Actions to take.
- a) In the post about writing HTML in PureScript, what are both properties and content enclosed in under the style the poster finds cryptic?
- b) Translate this sentence from the post about writing HTML in PureScript into French: "But to me, the former way is more appropriate and appealing than the latter."

Passage to read.
I’ve given it a fair try, but I must say that what appears to be the standard way of writing HTML in Haskell-like languages and frameworks (Yesod, Elm, Halogen…) doesn’t quite compute to me. I can imagine that I’m not the only one having a hard time processing that this:
The latter is universally readable and there’s a clear visual distinction between properties and contents (meaning that in the glimpse of an eye, one can understand whether something is a property value like btn-primary, or some content like Submit or even another nested tag).
The former is, at least to the untrained eye, quite cryptic, and more importantly there is absolutely no visual distinction between properties and content, both being enclosed in square brackets, which to me sounds like a net negative (and a massive one) compared to the regular HTML version.
Is there any alternative eDSL in PureScript that would either match more closely the natural HTML syntax (like JSX does for JavaScript), or at least would provide clear visual distinction between properties and contents?
EDIT
I stumbled across Smolder which does a better job at distinguishing between properties/content but it doesn’t seem to be maintained anymore (last commit from more than almost two years ago).
I think it’s mostly a matter of habbit. But to me, the former way is more appropriate and appealing than the latter. It’s all not just about “the glimpse of an eye”, but the correctness and overal simplicity.

Data excerpts.
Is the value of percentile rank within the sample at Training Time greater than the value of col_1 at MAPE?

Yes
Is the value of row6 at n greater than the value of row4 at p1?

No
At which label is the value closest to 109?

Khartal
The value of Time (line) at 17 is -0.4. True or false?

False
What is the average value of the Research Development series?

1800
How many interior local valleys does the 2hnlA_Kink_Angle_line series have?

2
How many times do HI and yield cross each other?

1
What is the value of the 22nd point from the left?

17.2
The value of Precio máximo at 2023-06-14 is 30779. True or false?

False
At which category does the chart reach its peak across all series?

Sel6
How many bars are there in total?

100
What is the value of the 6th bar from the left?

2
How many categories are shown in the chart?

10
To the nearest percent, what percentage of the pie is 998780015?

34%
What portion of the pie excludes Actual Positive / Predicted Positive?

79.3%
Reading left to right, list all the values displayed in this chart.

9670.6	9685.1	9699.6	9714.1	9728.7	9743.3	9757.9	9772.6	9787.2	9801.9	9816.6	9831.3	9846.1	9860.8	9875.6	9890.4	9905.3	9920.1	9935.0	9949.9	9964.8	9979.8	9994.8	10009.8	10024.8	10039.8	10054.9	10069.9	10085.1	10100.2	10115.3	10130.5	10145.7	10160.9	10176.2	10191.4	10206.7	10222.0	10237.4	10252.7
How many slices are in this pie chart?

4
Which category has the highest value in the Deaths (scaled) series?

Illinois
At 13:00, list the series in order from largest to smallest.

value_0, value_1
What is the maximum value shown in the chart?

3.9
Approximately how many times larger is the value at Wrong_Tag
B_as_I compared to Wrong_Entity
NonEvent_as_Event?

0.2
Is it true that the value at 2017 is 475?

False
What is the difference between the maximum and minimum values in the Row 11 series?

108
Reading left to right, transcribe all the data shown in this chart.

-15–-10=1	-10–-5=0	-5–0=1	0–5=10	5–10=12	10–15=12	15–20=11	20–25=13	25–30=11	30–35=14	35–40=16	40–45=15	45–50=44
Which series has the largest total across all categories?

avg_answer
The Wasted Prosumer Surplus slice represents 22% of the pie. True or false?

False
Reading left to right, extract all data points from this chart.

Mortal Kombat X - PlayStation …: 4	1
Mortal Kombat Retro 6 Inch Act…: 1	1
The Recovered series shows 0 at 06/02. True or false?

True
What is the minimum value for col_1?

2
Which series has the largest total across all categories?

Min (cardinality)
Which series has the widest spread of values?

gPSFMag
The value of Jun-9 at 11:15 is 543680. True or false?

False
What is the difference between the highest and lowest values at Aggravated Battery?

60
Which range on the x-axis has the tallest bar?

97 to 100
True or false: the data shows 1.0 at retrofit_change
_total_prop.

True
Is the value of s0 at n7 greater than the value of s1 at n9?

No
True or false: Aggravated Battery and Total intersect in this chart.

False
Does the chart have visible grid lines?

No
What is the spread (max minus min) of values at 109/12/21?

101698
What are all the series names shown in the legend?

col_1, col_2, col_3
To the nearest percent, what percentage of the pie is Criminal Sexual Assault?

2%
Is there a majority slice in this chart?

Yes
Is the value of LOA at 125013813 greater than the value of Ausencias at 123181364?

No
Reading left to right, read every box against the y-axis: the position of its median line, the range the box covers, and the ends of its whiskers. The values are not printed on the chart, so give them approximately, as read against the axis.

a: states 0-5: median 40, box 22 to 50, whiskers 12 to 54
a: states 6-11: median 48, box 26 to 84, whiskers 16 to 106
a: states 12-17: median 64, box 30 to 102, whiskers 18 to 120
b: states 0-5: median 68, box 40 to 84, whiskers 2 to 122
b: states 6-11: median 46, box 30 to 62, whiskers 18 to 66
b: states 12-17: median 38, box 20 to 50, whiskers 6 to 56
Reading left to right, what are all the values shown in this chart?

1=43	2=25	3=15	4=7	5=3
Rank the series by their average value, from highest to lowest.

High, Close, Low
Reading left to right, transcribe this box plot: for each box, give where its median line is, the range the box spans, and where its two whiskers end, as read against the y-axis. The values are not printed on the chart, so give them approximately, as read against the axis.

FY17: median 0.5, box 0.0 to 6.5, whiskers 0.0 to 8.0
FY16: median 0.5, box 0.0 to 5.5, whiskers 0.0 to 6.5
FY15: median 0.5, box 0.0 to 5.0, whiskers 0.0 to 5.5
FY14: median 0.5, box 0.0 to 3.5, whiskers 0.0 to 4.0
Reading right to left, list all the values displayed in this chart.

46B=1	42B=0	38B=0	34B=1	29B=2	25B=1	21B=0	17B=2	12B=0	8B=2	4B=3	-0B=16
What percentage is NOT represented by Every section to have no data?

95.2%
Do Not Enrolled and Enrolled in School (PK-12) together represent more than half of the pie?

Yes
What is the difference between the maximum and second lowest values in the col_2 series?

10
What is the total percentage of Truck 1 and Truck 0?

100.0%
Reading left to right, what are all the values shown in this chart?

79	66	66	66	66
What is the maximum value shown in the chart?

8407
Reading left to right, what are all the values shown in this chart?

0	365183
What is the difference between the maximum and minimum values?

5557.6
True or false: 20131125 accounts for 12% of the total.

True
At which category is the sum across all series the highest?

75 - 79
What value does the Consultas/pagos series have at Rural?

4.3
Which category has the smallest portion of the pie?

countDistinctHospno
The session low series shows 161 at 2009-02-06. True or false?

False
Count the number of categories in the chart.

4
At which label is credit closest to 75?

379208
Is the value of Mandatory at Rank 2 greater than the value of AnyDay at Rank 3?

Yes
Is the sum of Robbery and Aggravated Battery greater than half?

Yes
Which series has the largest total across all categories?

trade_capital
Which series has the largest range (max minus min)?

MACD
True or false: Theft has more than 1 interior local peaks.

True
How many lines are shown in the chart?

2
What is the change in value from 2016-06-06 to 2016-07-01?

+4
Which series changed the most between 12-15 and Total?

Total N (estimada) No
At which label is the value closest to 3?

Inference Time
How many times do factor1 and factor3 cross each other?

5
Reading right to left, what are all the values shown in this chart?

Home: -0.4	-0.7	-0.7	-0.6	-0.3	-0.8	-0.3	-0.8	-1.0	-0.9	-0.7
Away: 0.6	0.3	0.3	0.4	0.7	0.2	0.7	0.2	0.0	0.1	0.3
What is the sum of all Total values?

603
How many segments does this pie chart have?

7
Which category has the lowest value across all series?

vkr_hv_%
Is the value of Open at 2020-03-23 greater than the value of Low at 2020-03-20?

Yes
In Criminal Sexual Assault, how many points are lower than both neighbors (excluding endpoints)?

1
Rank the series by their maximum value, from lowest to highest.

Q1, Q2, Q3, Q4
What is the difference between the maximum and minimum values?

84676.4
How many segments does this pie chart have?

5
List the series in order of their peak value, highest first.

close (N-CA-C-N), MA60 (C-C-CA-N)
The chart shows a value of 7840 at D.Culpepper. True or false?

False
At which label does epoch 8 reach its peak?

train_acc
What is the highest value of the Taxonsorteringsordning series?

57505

Answers per task.
- a) Square brackets.

- b) Mais pour moi, la première façon est plus appropriée et plus attrayante que la seconde.